- [ABOUT THIS EXERCISE] Pictures in the data below are not part of the copy; transcribe everything else exactly.

- [COLLECTED DATA]
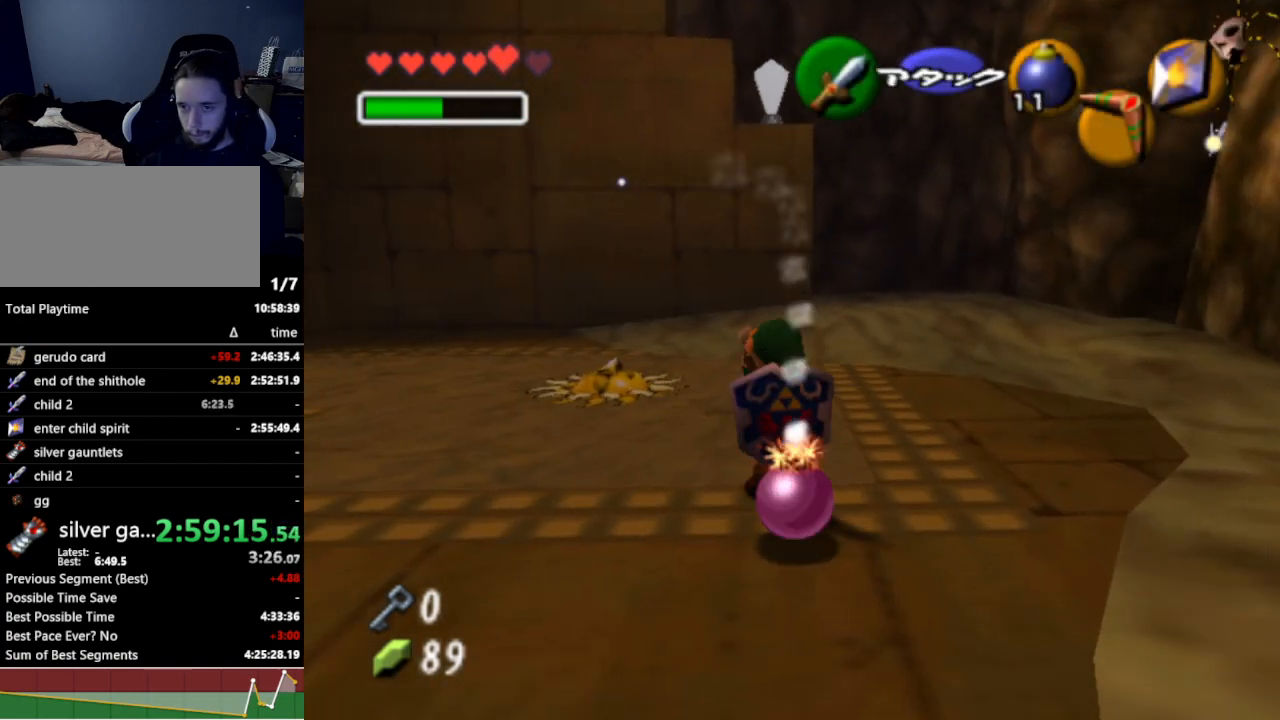
{"buttons": [], "left_stick": "up", "right_stick": "center", "events": [[367, "left_stick", "up-right"], [500, "left_stick", "up"]]}
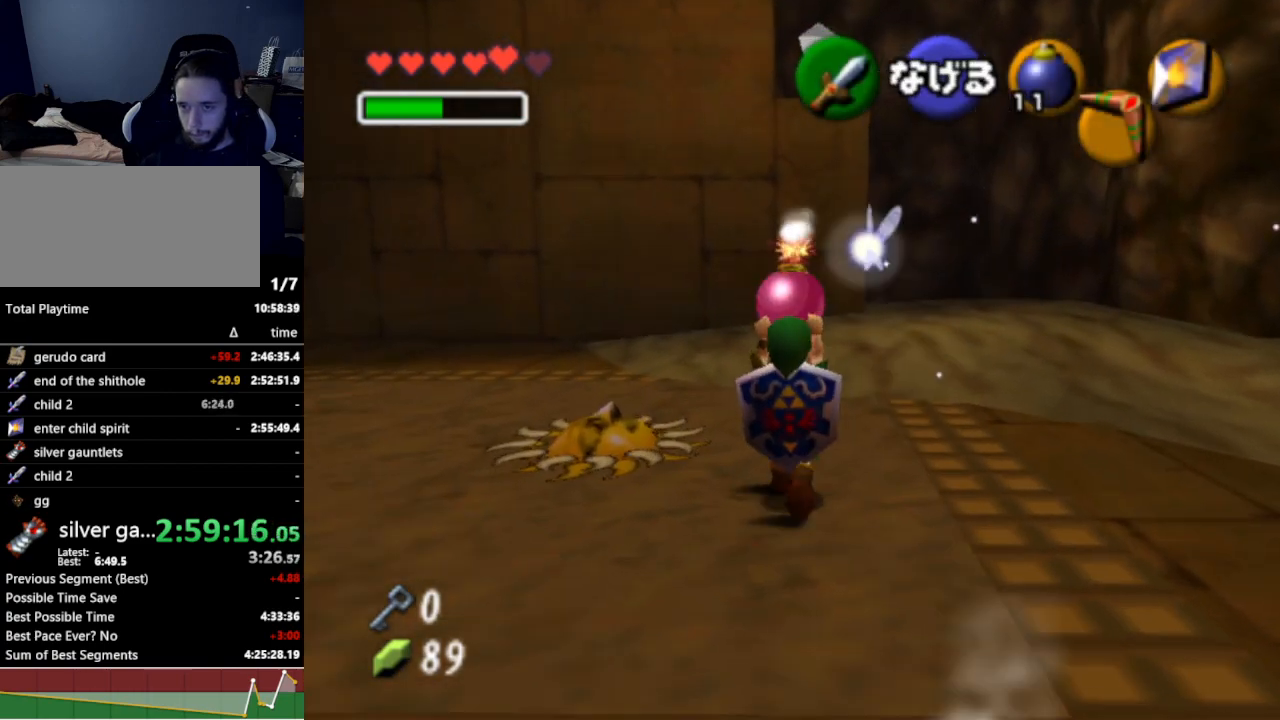
{"buttons": [], "left_stick": "center", "right_stick": "center", "events": [[333, "left_stick", "center"]]}
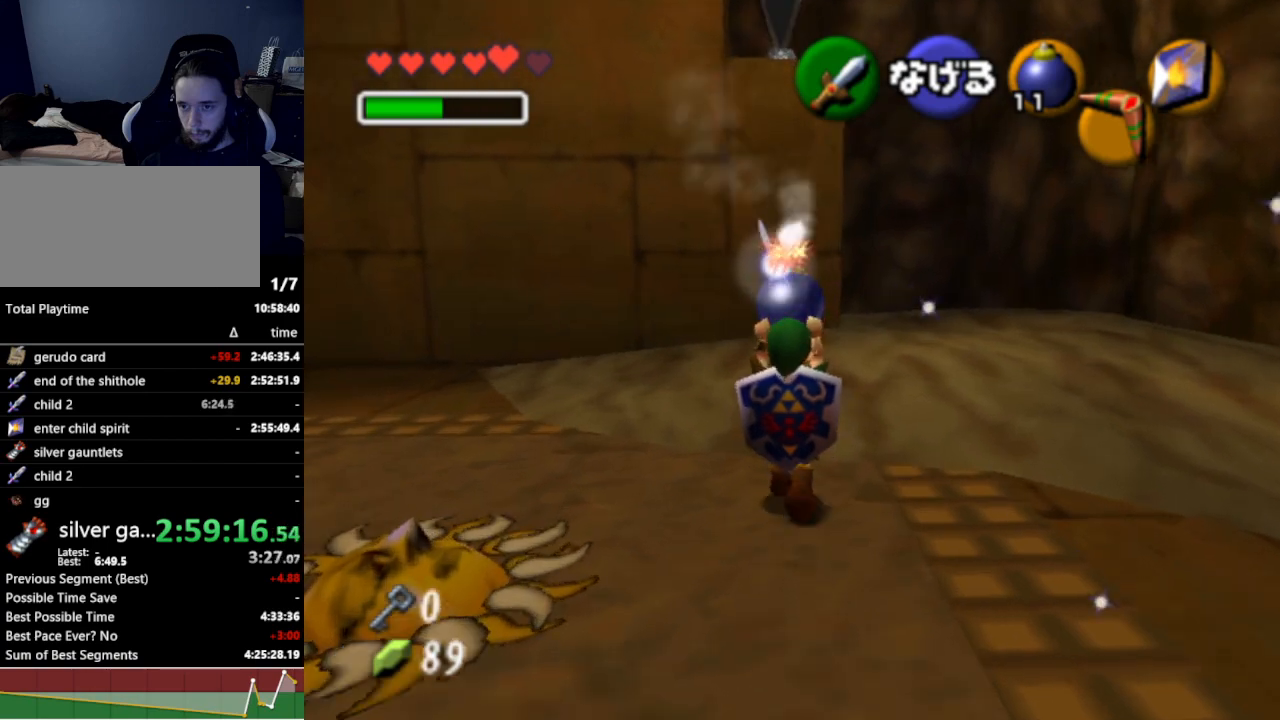
{"buttons": [], "left_stick": "center", "right_stick": "center", "events": []}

- [RESPONSE AREA]
{"buttons": [], "left_stick": "up", "right_stick": "center", "events": [[367, "left_stick", "up-right"], [500, "left_stick", "up"]]}
{"buttons": [], "left_stick": "center", "right_stick": "center", "events": [[333, "left_stick", "center"]]}
{"buttons": [], "left_stick": "center", "right_stick": "center", "events": []}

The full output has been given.